Dizowskyy publikuje swoje oświadczenie. Nie tego spodziewali się ludzie
Dizowskyy, a więc jedna z osób, która pojawiła się w filmie Konopskiego oraz na Story Sylwestra Wardęgi, udzieliła odpowiedzi. No tak jakby.
Dizowskyy, nazywany też Dissowskim, nie powiedział w sumie nic, co świadczyłoby o jego niewinności. Zamiast tego poszedł inną drogą, czyli udowodnienia swojej niewinności przed sądem i odpowiednimi organami.
Oświadczenie nie jest przełomowe, po komentarzach natomiast widać, że widzowie youtubera bardzo mocno za nim stoją. Oświadczenie to w zasadzie informacja o tym, że najpierw influencer wytłumaczy się przed organami, a dopiero później ewentualnie przed widzami.
Przypomnijmy, że chodzi o te wiadomości – tutaj.
Dizowskyy oświadczenie
Ludzie spodziewali się publicznego wyjaśnienia sprawy, natomiast do tego nie doszło. Zamiast tego jest krótki materiał, w którym youtuber mówi o tym, że w obawie przed mataczeniem nie będziena ten moment publicznie podawał dowodów na swoją niewinność.
Nie pada zaprzeczenie, jeżeli chodzi o winę, pada natomiast słowo „przepraszam”. Przypomnijmy, że według Konopskiego youtuber przeprosił dziewczynę po 8 latach, natomiast trudno powiedzieć za co, skoro jest niewinny.

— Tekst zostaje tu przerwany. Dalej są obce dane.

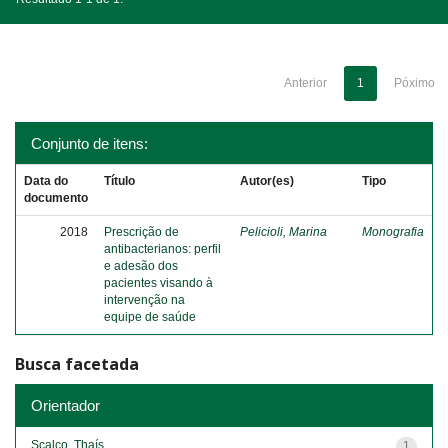
Anterior
1
Póximo
Conjunto de itens:
Data do
Título
Autor(es)
Tipo
documento
2018
Prescrição de
Pelicioli, Marina
Monografia
antibacterianos: perfil
e adesão dos
pacientes visando à
intervenção na
equipe de saúde
Busca facetada
Orientador
Scalco, Thaís
1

Czyli z tej strony wygląda na to, że jest to wszystko, czego na ten moment można się spodziewać. Do czasu wyjaśnienia sprawy youtuber raczej nie będzie się w tym temacie wypowiadał. Z perspektywy ewentualnych procesów jest to mądry ruch, z perspektywy tłumu… trudno stwierdzić.